◆ Your instructions ◆
From the line with "19: (832, 192)" to the line with "39: (736, 178)", retype every line exactly, including those two, and leave out the rest of the data below.

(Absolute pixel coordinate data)
###

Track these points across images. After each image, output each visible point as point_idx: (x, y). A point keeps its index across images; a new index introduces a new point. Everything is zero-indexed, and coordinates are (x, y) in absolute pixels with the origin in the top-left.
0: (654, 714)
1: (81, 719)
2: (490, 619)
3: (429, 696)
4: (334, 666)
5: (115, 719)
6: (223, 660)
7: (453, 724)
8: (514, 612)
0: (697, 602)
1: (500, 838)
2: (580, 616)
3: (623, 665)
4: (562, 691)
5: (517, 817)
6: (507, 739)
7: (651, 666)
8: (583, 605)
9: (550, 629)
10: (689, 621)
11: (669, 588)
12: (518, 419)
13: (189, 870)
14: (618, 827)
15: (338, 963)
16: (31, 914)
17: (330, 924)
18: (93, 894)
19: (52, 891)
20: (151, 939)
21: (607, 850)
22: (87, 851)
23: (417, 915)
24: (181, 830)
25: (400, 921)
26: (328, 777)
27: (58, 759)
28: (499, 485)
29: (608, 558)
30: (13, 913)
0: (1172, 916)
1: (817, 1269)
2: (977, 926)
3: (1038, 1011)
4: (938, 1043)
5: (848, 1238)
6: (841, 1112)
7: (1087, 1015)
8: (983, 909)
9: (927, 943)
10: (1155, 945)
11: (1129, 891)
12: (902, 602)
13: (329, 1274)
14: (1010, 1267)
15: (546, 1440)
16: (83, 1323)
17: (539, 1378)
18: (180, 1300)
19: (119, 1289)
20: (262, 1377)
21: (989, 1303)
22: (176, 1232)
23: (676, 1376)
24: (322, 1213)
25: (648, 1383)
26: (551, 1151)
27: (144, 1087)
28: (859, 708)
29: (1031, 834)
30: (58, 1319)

###

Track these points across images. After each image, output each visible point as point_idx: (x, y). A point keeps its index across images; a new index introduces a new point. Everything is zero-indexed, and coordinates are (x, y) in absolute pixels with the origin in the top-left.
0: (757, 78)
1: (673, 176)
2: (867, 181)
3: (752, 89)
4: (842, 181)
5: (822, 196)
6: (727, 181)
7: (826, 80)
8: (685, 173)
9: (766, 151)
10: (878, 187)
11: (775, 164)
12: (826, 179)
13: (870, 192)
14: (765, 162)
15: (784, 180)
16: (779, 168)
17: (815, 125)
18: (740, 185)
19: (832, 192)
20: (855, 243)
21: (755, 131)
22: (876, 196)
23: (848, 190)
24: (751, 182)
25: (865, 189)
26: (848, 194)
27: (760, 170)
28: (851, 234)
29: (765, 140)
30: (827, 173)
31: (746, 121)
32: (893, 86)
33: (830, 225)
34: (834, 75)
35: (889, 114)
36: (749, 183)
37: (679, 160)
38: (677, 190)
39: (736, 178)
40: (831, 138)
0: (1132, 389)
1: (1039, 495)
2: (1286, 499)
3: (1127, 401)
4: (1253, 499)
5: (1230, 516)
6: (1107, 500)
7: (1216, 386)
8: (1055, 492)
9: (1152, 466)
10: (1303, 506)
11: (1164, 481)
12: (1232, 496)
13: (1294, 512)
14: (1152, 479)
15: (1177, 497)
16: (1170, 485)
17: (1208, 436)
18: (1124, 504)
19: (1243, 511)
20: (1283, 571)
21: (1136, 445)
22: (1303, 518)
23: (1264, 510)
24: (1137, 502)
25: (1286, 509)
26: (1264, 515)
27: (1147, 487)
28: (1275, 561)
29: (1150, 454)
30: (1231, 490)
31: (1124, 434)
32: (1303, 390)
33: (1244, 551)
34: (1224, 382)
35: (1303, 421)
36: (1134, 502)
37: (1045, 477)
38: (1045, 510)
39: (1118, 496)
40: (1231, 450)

###

◆ Result of the exercise ◆
19: (832, 192)
20: (855, 243)
21: (755, 131)
22: (876, 196)
23: (848, 190)
24: (751, 182)
25: (865, 189)
26: (848, 194)
27: (760, 170)
28: (851, 234)
29: (765, 140)
30: (827, 173)
31: (746, 121)
32: (893, 86)
33: (830, 225)
34: (834, 75)
35: (889, 114)
36: (749, 183)
37: (679, 160)
38: (677, 190)
39: (736, 178)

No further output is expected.